Voluntary Pro Bono Reporting FAQs

On February 27, 2018, the Supreme Court of Virginia approved a new provision requesting that each active VSB member report their pro bono hours and/or financial contribution in support of pro bono legal services on their annual dues statement. 

When does the new rule go into effect?

December 1, 2018

When will I see it on my annual dues statement?

The July 2019 dues statement for the 2020 bar year will be the first to incorporate voluntary pro bono reporting.

If I plan to report on my annual dues statement, when should I begin tracking my pro bono contributions?

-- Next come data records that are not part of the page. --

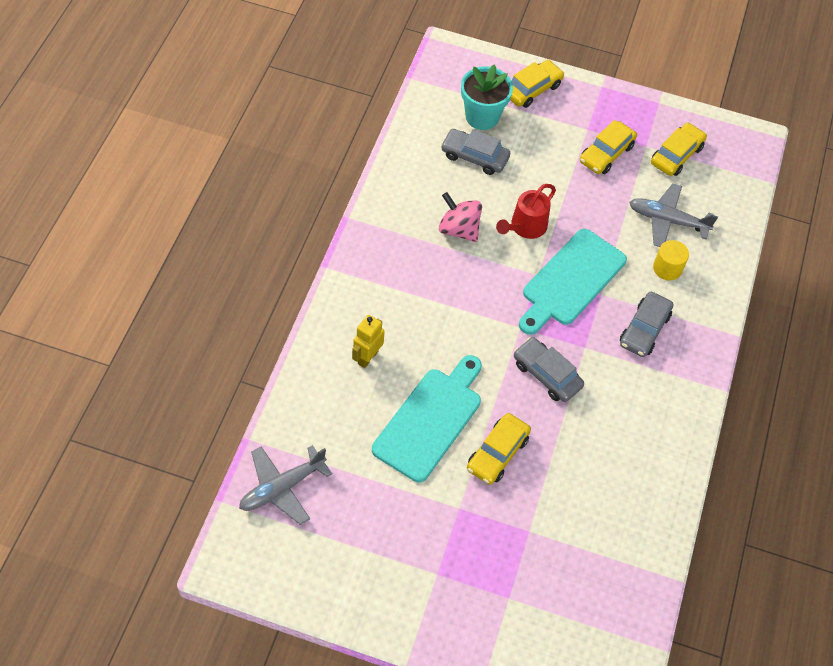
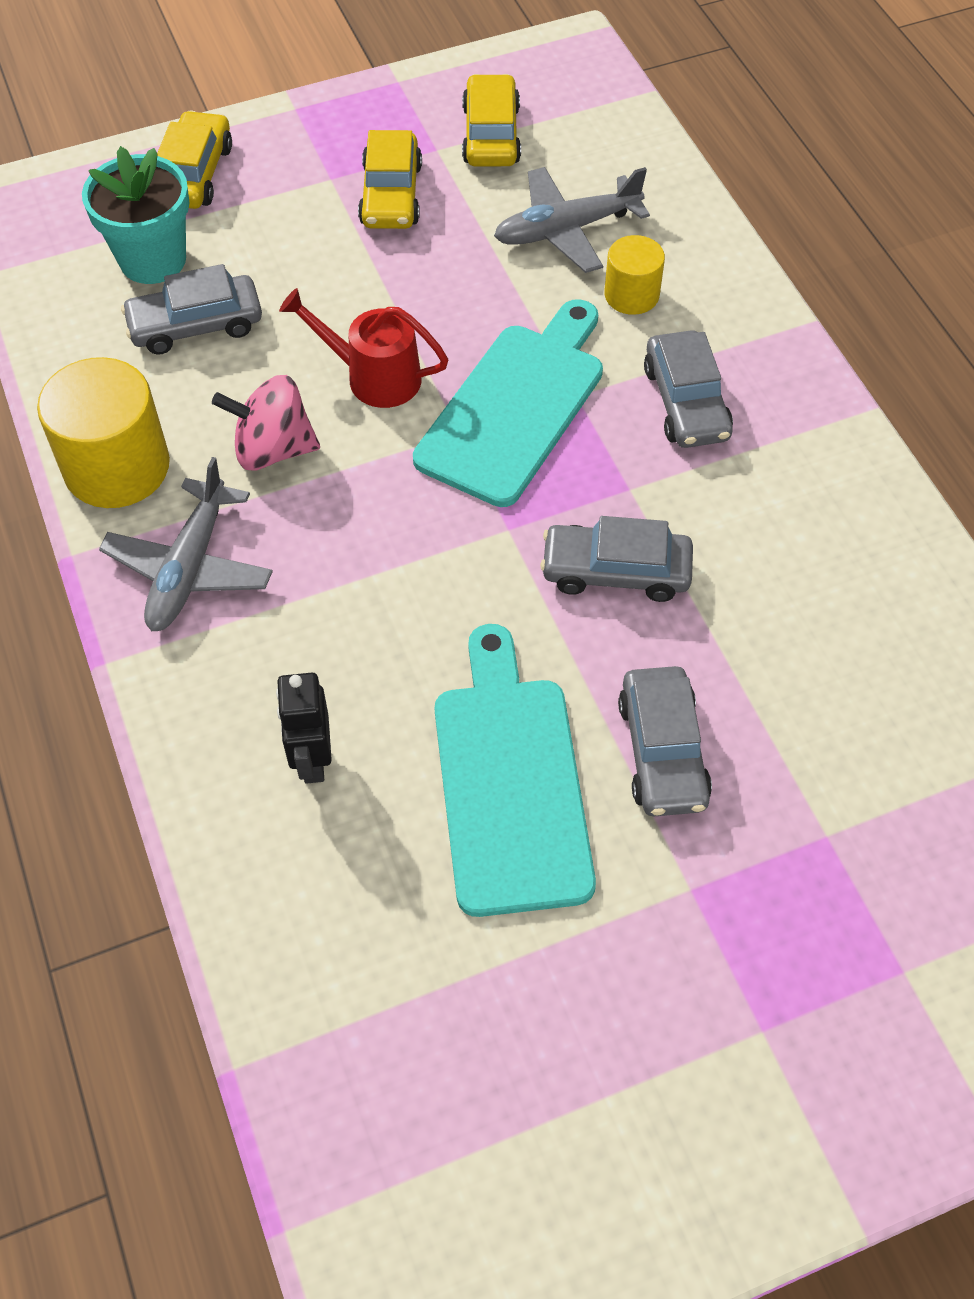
camera: 35 degrees left, 0 degrees up
grey plane [239,445,332,525] -> grey plane moved to [99,457,273,631]
yellow robot [352,315,385,368] -> black robot [276,673,332,784]
yellow car [467,413,531,485] -> grey car [618,666,712,816]
red watering can [496,184,556,239] -> red watering can turned 105 degrees clockwise [279,288,449,408]
turquoise cutting board [519,229,627,335] -> turquoise cutting board turned 150 degrees counterclockwise [413,299,603,507]
none -> yellow cylinder [37,357,170,508]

Attorneys can report contributions made during the 12 months prior to the annual dues statement. As a practical matter, attorneys should start tracking their hours and financial support starting on July 1 of the year prior to the annual dues statement on which they plan to report. They should continue tracking through June 30 of the current year’s dues statement. For example, attorneys who wish to report on their July 2019 dues statement should start tracking on July 1, 2018, and keep tracking through June 30, 2019.

What membership classes are subject to voluntary pro bono reporting?

The rule requests that active members voluntarily supply information regarding pro bono service and financial contributions.

Does the rule allow me to opt out if I don’t wish to report my pro bono hours and/or financial contribution?

Yes. The new rule sets forth voluntary, not mandatory, pro bono reporting. Active members who wish to opt out of reporting should select option 4: No Report.

Does the new rule mean that I must perform pro bono service?

No. The new voluntary pro bono reporting rule is meant to complement the aspirational goals of Rule 6.1 of the Virginia Rules of Professional Conduct. This new rule is an opportunity for active Virginia bar members to report their contributions to pro bono and as a mechanism to assess the justice gap and respond with programming to help close it.

What types of pro bono service hours can I include in my report?

Legal services for which you should track and report your hours include the following four categories taken from Rule 6.1(a) and its comments:

  1. Providing low bono or pro bono legal assistance to someone who lacks the financial resources to hire a lawyer (poverty law). Examples in this category include but are not limited to providing advice or representation to low-income clients through legal aid and the independent pro bono programs in the Free and Low Cost Legal Resources in Virginia pamphlet, or through partnership programs like the Triage Project, or answering client questions on Virginia.freelegalanswers.com.
  2. Providing nominal fee or free legal assistance to assert or protect the rights of individuals in which society has an interest (civil rights law). Examples in this category include but are not limited to providing advice or representation to veterans, ACLU clients, and people with disabilities.
  3. Providing pro bono or sliding scale legal services to religious, charitable or civic groups (public interest law). Examples in this category include but are not limited to providing advice or representation to non-profit organizations through the Greater Richmond Bar Foundation’s Pro Bono Clearinghouse or the Fairfax Law Foundation.  
  4. Engaging in volunteer activities to increase the availability of pro bono. Examples in this category include but are not limited to training and mentoring lawyers who have volunteered to take legal aid referrals, helping recruit lawyers for pro bono referral programs, developing informational materials that provide legal information to the public or promote pro bono programs, joining the VSB Special Committee on Access to Legal Services or other boards, committees or bodies that increase access to pro bono services on the state or local level.

Can I report hours that I have discounted or written off in retrospect because the client couldn’t or didn’t pay my fees? What about hours related to losses associated with contingency fee cases?

No. Comment 6 to Rule 6.1 requires that the free or nominal fee nature of the legal work must be established in advance of the representation for it to be considered pro bono under the rule – i.e., no writing off fee losses and no contingency fees.

What types of financial contributions can I include in my report?

Active bar members should report direct financial support of programs that provide legal representation to low-income persons or their interests. Examples in this category include donations and other direct financial contributions to legal aid and non-profit legal services providers, such as the portion of event ticket purchases allocated directly to legal aid and other non-profit organizations that provide legal services to the poor.